Overriding Part of Another Makefile

Sometimes it is useful to have a makefile that is mostly just like another makefile. You can often use the `include' directive to include one in the other, and add more targets or variable definitions. However, if the two makefiles give different commands for the same target, make will not let you just do this. But there is another way.

In the containing makefile (the one that wants to include the other), you can use a match-anything pattern rule to say that to remake any target that cannot be made from the information in the containing makefile, make should look in another makefile. See section Defining and Redefining Pattern Rules, for more information on pattern rules.

For example, if you have a makefile called `Makefile' that says how to make the target `foo' (and other targets), you can write a makefile called `GNUmakefile' that contains:

foo:
        frobnicate > foo

%: force
        @$(MAKE) -f Makefile $@
force: ;

If you say `make foo', make will find `GNUmakefile', read it, and see that to make `foo', it needs to run the command `frobnicate > foo'. If you say `make bar', make will find no way to make `bar' in `GNUmakefile', so it will use the commands from the pattern rule: `make -f Makefile bar'. If `Makefile' provides a rule for updating `bar', make will apply the rule. And likewise for any other target that `GNUmakefile' does not say how to make.

The way this works is that the pattern rule has a pattern of just `%', so it matches any target whatever. The rule specifies a prerequisite `force', to guarantee that the commands will be run even if the target file already exists. We give `force' target empty commands to prevent make from searching for an implicit rule to build it--otherwise it would apply the same match-anything rule to `force' itself and create a prerequisite loop!

How make Reads a Makefile

GNU make does its work in two distinct phases. During the first phase it reads all the makefiles, included makefiles, etc. and internalizes all the variables and their values, implicit and explicit rules, and constructs a dependency graph of all the targets and their prerequisites. During the second phase, make uses these internal structures to determine what targets will need to be rebuilt and to invoke the rules necessary to do so.

It's important to understand this two-phase approach because it has a direct impact on how variable and function expansion happens; this is often a source of some confusion when writing makefiles. Here we will present a summary of the phases in which expansion happens for different constructs within the makefile. We say that expansion is immediate if it happens during the first phase: in this case make will expand any variables or functions in that section of a construct as the makefile is parsed. We say that expansion is deferred if expansion is not performed immediately. Expansion of deferred construct is not performed until either the construct appears later in an immediate context, or until the second phase.

You may not be familiar with some of these constructs yet. You can reference this section as you become familiar with them, in later chapters.

Variable Assignment

Variable definitions are parsed as follows:

immediate = deferred
immediate ?= deferred
immediate := immediate
immediate += deferred or immediate

define immediate
  deferred
endef

For the append operator, `+=', the right-hand side is considered immediate if the variable was previously set as a simple variable (`:='), and deferred otherwise.

Conditional Syntax

All instances of conditional syntax are parsed immediately, in their entirety; this includes the ifdef, ifeq, ifndef, and ifneq forms.

Rule Definition

A rule is always expanded the same way, regardless of the form:

immediate : immediate ; deferred
	deferred

That is, the target and prerequisite sections are expanded immediately, and the commands used to construct the target are always deferred. This general rule is true for explicit rules, pattern rules, suffix rules, static pattern rules, and simple prerequisite definitions.

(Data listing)
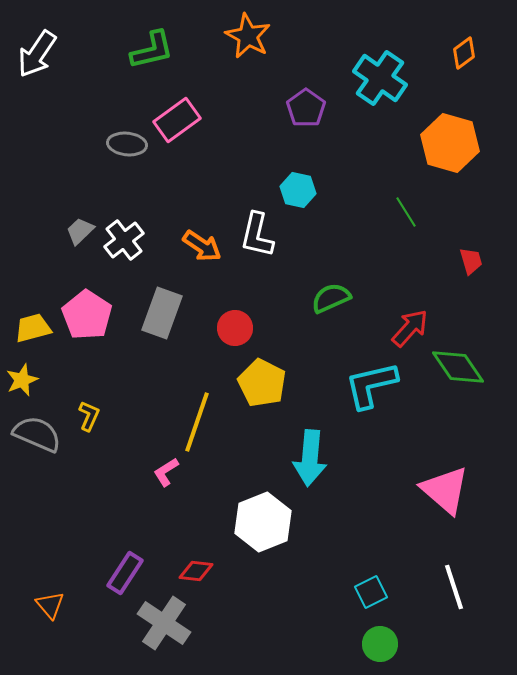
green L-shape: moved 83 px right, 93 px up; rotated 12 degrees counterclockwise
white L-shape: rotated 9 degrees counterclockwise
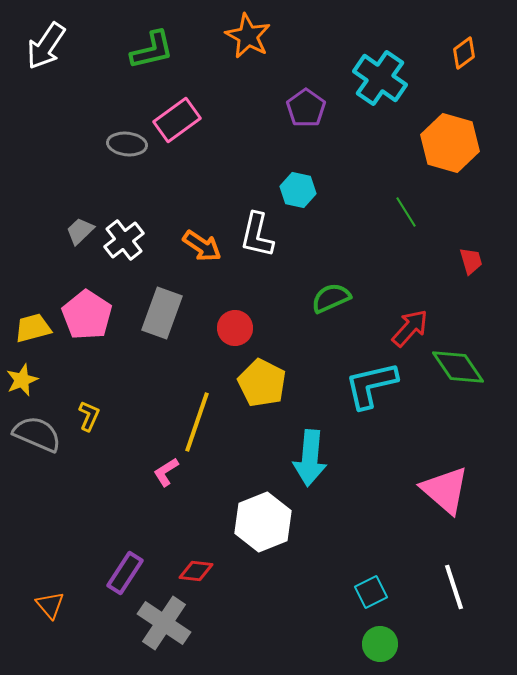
white arrow: moved 9 px right, 8 px up
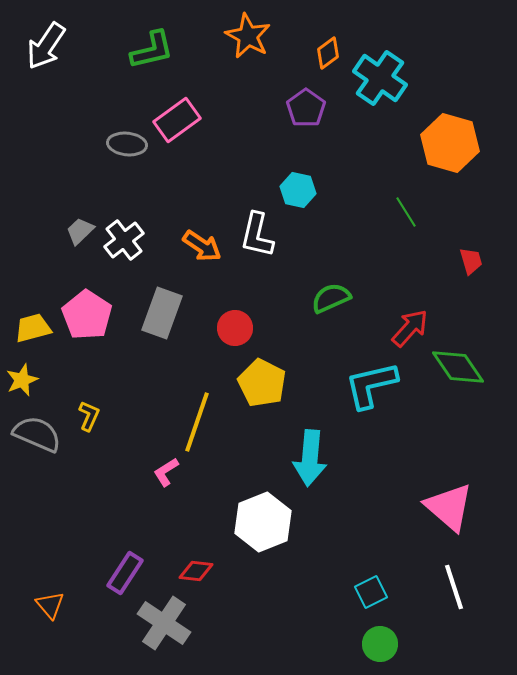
orange diamond: moved 136 px left
pink triangle: moved 4 px right, 17 px down
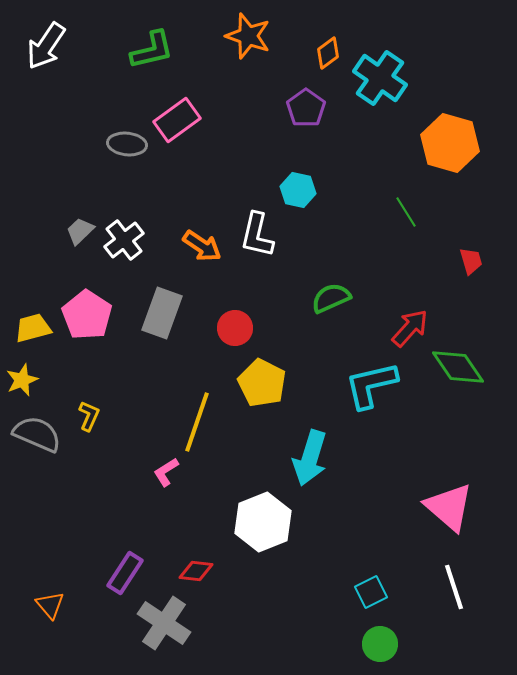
orange star: rotated 9 degrees counterclockwise
cyan arrow: rotated 12 degrees clockwise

#### Exercise instructions
1. According to the make documentation, why is the `force' target given empty commands?
2. Swap "rotated" for "turned" in the records, starting at the line that has "orange diamond: moved 136 px left" and ending with the last line of the records, and return only those lines with the picture lines left out.
These records have no connection to the make documentation.

#### Response list
1. The empty commands keep make from searching for an implicit rule to build `force'. Without them, make would apply the same match-anything rule to `force' itself and create a prerequisite loop.

2.
orange diamond: moved 136 px left
pink triangle: moved 4 px right, 17 px down
orange star: turned 9 degrees counterclockwise
cyan arrow: turned 12 degrees clockwise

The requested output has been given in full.